Custody of the eyes

In the world of “sex addiction recovery,” there is a concept called “custody of the eyes.”  I believe this is a Catholic concept.  What it boils down to is, “Don’t look at hot chicks (or dudes) on the street.”  Members of twelve-step “S-fellowships” – twelve-step fellowships devoted to problems related to sex – tend to have rules around “custody of the eyes.”  Rules like, “two seconds is o.k.,” or “three seconds is o.k.,” or “look but don’t stare.”

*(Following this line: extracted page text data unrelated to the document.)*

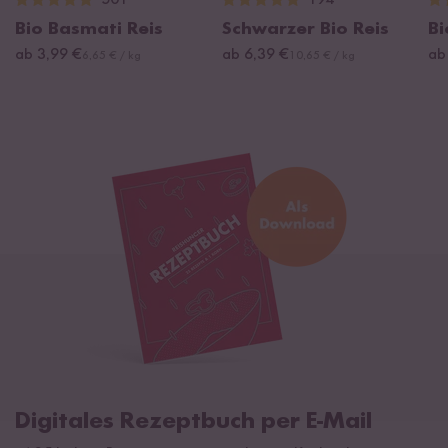
501
194
Bio Basmati Reis
Schwarzer Bio Reis
Bi
ab 3,99 €
ab 6,39 €
ab
6,65 € / kg
10,65 € / kg
Digitales Rezeptbuch per E-Mail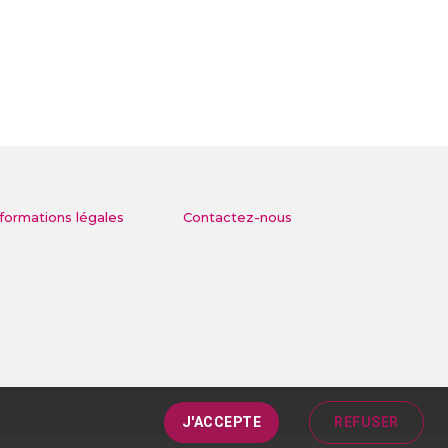
nformations légales
Contactez-nous
J'ACCEPTE
REFUSER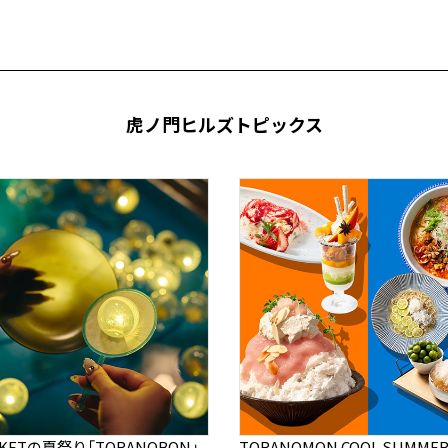
虎ノ門ヒルズトピックス
RKETの夏祭り「TORANOBON」
TORANOMON COOL SUMMER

They’re all counterproductive games for me.  The time in my life I was most consumed by compulsive sexual desire was in the weeks in my participant in these fellowships during which I attempted to maintain “custody of the eyes.”  I found myself looking at the ground, avoiding looking at people I found attractive.  Now:  I’m not a leer-er.  I don’t molest women with my eyes, and if you walked next to me, I wouldn’t be one of those guys who nearly breaks his neck when a hot woman passes.  But I appreciate beauty – in men and women – and I look at it.  When I tried, for a bit, not to?  I found myself miserable, and thinking far more about what I wasn’t looking at than about what I was.
I’m just one person.  I came to know people in the program for whom this actually was a vital, and useful, concept.  I don’t mean to denigrate it for them.  I have one friend – a guy who’s nearly blind without his glasses – who, as a matter of course, simply removes his classes when he’s out and about, walking, on the subway, etc.  This is, for him, liberating – he simply can’t think about anything other than sex when his glasses are on and the stimulus is provided.  Not in the way that most people who can’t think about anything other than sex can’t think about anything other than sex:  like, he literally can’t think of anything other than sex.  It’s a disability for him.  And so, for him, maintaining custody of his eyes is crucial.
But for me?  It makes me feel soulless, dead.  One of my greatest joys in life is beauty.